Rewrite the data below, replacing every "collectors" with "collected by" and leaving everything else unchanged.

Dataset records

* BEGIN *

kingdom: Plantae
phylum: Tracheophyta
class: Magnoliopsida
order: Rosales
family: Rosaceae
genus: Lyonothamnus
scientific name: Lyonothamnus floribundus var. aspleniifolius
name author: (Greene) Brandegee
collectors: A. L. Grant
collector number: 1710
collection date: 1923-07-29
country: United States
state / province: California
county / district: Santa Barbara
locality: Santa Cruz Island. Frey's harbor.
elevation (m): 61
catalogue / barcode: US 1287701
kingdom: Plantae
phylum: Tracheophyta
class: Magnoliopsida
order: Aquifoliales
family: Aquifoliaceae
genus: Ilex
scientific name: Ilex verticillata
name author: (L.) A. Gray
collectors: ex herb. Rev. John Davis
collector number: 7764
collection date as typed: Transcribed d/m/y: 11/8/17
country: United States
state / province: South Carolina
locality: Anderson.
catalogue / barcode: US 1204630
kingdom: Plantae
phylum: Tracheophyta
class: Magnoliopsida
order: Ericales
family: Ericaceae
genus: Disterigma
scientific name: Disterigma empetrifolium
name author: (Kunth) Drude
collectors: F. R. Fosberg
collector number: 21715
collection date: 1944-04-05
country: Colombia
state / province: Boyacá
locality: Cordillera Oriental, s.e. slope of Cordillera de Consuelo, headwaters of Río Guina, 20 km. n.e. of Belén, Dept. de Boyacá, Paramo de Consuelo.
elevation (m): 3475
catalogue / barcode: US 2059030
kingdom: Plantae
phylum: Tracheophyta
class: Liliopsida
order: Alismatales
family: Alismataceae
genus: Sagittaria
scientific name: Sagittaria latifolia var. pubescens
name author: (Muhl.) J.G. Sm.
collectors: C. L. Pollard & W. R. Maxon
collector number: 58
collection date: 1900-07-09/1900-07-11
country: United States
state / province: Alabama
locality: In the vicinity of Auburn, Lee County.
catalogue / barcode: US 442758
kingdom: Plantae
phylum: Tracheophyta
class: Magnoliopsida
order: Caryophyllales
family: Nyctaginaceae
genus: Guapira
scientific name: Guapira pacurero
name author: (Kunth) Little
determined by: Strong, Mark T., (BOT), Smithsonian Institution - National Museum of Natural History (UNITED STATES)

* END *

#### FULL RESPONSE
kingdom: Plantae
phylum: Tracheophyta
class: Magnoliopsida
order: Rosales
family: Rosaceae
genus: Lyonothamnus
scientific name: Lyonothamnus floribundus var. aspleniifolius
name author: (Greene) Brandegee
collected by: A. L. Grant
collector number: 1710
collection date: 1923-07-29
country: United States
state / province: California
county / district: Santa Barbara
locality: Santa Cruz Island. Frey's harbor.
elevation (m): 61
catalogue / barcode: US 1287701
kingdom: Plantae
phylum: Tracheophyta
class: Magnoliopsida
order: Aquifoliales
family: Aquifoliaceae
genus: Ilex
scientific name: Ilex verticillata
name author: (L.) A. Gray
collected by: ex herb. Rev. John Davis
collector number: 7764
collection date as typed: Transcribed d/m/y: 11/8/17
country: United States
state / province: South Carolina
locality: Anderson.
catalogue / barcode: US 1204630
kingdom: Plantae
phylum: Tracheophyta
class: Magnoliopsida
order: Ericales
family: Ericaceae
genus: Disterigma
scientific name: Disterigma empetrifolium
name author: (Kunth) Drude
collected by: F. R. Fosberg
collector number: 21715
collection date: 1944-04-05
country: Colombia
state / province: Boyacá
locality: Cordillera Oriental, s.e. slope of Cordillera de Consuelo, headwaters of Río Guina, 20 km. n.e. of Belén, Dept. de Boyacá, Paramo de Consuelo.
elevation (m): 3475
catalogue / barcode: US 2059030
kingdom: Plantae
phylum: Tracheophyta
class: Liliopsida
order: Alismatales
family: Alismataceae
genus: Sagittaria
scientific name: Sagittaria latifolia var. pubescens
name author: (Muhl.) J.G. Sm.
collected by: C. L. Pollard & W. R. Maxon
collector number: 58
collection date: 1900-07-09/1900-07-11
country: United States
state / province: Alabama
locality: In the vicinity of Auburn, Lee County.
catalogue / barcode: US 442758
kingdom: Plantae
phylum: Tracheophyta
class: Magnoliopsida
order: Caryophyllales
family: Nyctaginaceae
genus: Guapira
scientific name: Guapira pacurero
name author: (Kunth) Little
determined by: Strong, Mark T., (BOT), Smithsonian Institution - National Museum of Natural History (UNITED STATES)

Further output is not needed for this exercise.